Quest Ensemble and Flux fuse flamenco, Indo-jazz and classical at the Vortex

London locals, Quest Ensemble and Flux, invited a packed-out Vortex down two contrasting tangents last Thursday. The former, described as a jazz-inflected classical piano trio, struck a path through a maze of minimal textures à la Steve Reich; dense with premeditated artifice, sparse with superficiality. The latter ventured in exuberant and beat-infused style beyond these shores via their smorgasbord of sounds from Flamenco to Hindustani classical. Why this intriguing double-bill you may ask? The answer lies with violinist Preetha Narayanan who appeared in both ensembles and for whom this concert seemed a veritable celebration of these young groups; a point not lost on the audience.

Quest Ensemble began the evening with a set of originals from their debut Footfall (2014); a disc that would not be amiss in the Bermuda triangle between Cinematic Orchestra, Phillip Glass and EST. Filipe Sousa gave velocity to the performance with his virtuosic ostinati while cellist Tara Franks and Narayanan on violin wove alternating patchworks of chord and discord, displaying an obvious familiarity from extensive collective playing. All former Guildhall students, the trio came grounded in a visibly classical aesthetic, but perhaps due to their collaborative compositional process (inspired by bizarre locations from London basements to a former leper hospice) they seemed joyfully natural, Sousa especially so, in their willingness to break beyond the dots.

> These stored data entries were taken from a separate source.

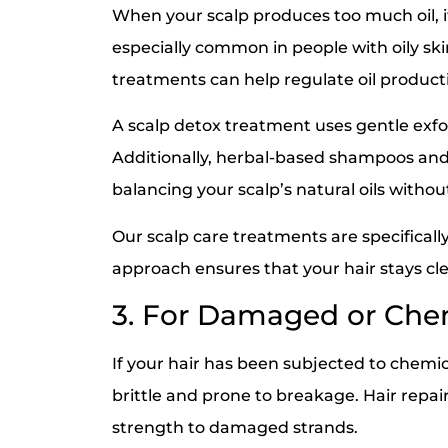
When your scalp produces too much oil, it
especially common in people with oily skin.
treatments can help regulate oil productio
A scalp detox treatment uses gentle exfol
Additionally, herbal-based shampoos and 
balancing your scalp’s natural oils without
Our scalp care treatments are specifically
approach ensures that your hair stays cl
3. For Damaged or Chem
If your hair has been subjected to chemica
brittle and prone to breakage. Hair repair
strength to damaged strands.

Compositionally complex, inventive in technique (three-way pizzicato dueling on ‘Train’, no less) and wonderfully ambiguous in tonality, this was a joy to behold. Live visual artist Somang Lee further upped the experimental-ante with her projected combos of ink, plastic, glass and kitchen spray. Despite occasional cravings for more melodic lyricism, Quest Ensemble, with the aid of Lee, beautifully pulled off their stated aim to capture a “sense of place.”

Following this rich odyssey was no easy task, but four-piece fusion band Flux earnestly rose to the occasion. Also relatively new to the scene, Fluxreleased their embryonic EP Mirror in 2012. With a shift of gear, nylon-string specialist Suroj Sureshbabu laid down a finger-blurring percussive beat, swiftly followed by Michael Goodey on piano, acclaimed bansuri master Shammi Pithia and of course Narayanan. Inspired by the soundworld of Nitin Sawhney the group oscillated from one cultural imaginary to the next, drawing South Asian and Flamenco rhythmically and tonally into line within the hybridized electronic genre of so-called ‘World Beat’.

While some of the individual playing was not as impressive as that of the support act, Pithia and Narayanan were nonetheless compelling and poetic soloists, if occasionally overpowering, and Sureshbabu admirably filled the musical void left by a lack of percussion or bass. To crown the invigorating mix of the night, both bands combined forces for a final set. Full of conviction and energy, the two bands are worth pursuing for fusion fans and a pleasure to witness among such hearty home support.